Respiration, or the uptake of O2 and removal of CO2 from the body as a whole, is the primary goal of the lung. At rest, a normal human breathes 12–15 times a minute. With each breath containing ∼500 mL of air, this translates to 6-8 L of air that is inspired and expired every minute. Once the air reaches the depths of the lung in the alveoli, simple diffusion allows O2 to enter the blood in the pulmonary capillaries and CO2 to enter the alveoli, from where it can be expired. Using some basic math, on average, 250 mL of O2 enters the body per minute and 200 mL of CO2 is excreted. In addition to the O2 that enters the respiratory system, inspired air also contains a variety of particulates that must be properly filtered and/or removed to maintain lung health. Finally, although we have a certain amount of control over breathing, most of the minute to minute function, including the fine adjustments necessary for proper lung function, are accomplished independent of voluntary control. The goal of this section is to review basic concepts that underlie important aspects of the control and outcome of breathing as well as to highlight other important functions in respiratory physiology.
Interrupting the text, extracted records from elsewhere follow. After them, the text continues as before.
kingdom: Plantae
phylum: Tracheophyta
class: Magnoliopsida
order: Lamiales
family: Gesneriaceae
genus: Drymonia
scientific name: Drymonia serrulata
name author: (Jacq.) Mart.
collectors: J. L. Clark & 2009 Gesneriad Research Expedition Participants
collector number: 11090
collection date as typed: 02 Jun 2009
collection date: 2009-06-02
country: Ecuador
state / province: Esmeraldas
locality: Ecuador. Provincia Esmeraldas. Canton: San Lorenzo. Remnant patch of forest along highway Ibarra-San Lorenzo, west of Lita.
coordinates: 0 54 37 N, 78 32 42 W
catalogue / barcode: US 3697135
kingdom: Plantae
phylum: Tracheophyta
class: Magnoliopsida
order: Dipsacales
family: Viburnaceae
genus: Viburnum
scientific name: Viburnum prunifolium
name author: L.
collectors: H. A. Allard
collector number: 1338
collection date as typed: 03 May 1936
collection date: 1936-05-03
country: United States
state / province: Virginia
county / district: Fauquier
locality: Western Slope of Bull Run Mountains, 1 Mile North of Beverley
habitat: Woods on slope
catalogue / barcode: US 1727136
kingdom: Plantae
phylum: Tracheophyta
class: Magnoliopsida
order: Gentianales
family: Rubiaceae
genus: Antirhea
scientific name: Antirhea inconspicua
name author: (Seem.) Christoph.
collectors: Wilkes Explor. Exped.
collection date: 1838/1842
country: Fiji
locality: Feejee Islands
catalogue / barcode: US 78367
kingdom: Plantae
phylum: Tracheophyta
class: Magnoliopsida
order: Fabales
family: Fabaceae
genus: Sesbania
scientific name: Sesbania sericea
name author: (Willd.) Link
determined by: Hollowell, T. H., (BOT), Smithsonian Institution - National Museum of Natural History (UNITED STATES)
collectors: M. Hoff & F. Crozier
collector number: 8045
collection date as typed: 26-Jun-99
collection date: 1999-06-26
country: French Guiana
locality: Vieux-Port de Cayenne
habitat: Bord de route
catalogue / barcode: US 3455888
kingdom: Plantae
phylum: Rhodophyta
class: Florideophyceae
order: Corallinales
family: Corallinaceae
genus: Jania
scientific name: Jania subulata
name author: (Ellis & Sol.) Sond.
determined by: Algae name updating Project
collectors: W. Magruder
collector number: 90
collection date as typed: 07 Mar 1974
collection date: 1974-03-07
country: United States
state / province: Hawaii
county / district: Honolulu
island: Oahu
The respiratory system is connected to the outside world by the upper airway that leads down a set of conduits before reaching the gas-exchanging areas (the alveoli). The function of the lungs is supported by a variety of anatomical features that serve to inflate/deflate the lung, thereby allowing the movement of gases to and from the rest of the body. Supporting features include the chest wall; the respiratory muscles (which increase and decrease the size of the thoracic cavity); the areas in the brain that control the muscles; and the tracts and nerves that connect the brain to the muscles. Finally, the lung supports the pulmonary circulation, which allows for movement of gases to other organs and tissues of the body. In the first chapter of this section we will explore the unique anatomical and cellular makeup of the respiratory system and how the intricate structure of the lung contributes to respiratory physiology. This examination will lead into basic lung measurements that both define and allow for lung inflation/deflation, as well as some of the nonrespiratory functions essential for lung health.
Our discussion will continue with an overview of the primary function of the respiratory system-the capture of O2 from the outside environment and its delivery to tissues, as well as the simultaneous removal of CO2 from the tissues to the outside environment. During this discussion, the critical role of pH in gas exchange as well as the ability of the lung to contribute to pH regulation of the blood is examined. A discussion of respiratory responses to altered O2 or CO2 concentrations, caused by environmental and/or physiological changes, is used to better understand the overall control of coordinated uptake of O2 and excretion of CO2.
Control of breathing is quite complex, and includes not only the repetitive neuronal firing that controls muscle movements that inflate/deflate the lung, but also a series of feedback loops that increase/decrease deflation depending on the gas content of the blood. The final chapter in this section begins with an overview of some of the key factors that aid in this regulation of respiration. Specific examples of common respiratory abnormalities and how they relate to altered regulation of breathing are also discussed to better understand the intricate feedback loops that help to regulate breathing.
Due to the complexity of the lung and thus the variety of working parts that can be compromised, there is a wide-ranging list of diseases that impact its function. Such diseases include common (and uncommon) respiratory infections, asthma, chronic obstructive pulmonary disease (COPD), acute respiratory distress syndrome, pulmonary hypertension, lung cancer and many more. The health burden from such a diverse collection of disorders cannot be overstated. Using COPD as an example, current conservative estimates hold that over 12 million adults in the United States suffer from the condition. In fact, COPD is the fourth leading cause of death (and rising) and a contributory factor in an equal number of non-COPD deaths. Although treatment strategies for COPD, largely based on continuing research efforts and understanding, have contributed to an improved lifestyle, the underlying causes are, as of yet, untreatable. The continued and improved understanding of respiratory physiology and lung function (and its dysfunction) will provide opportunities to develop new strategies for treatment of COPD, as well as the myriad of other lung diseases.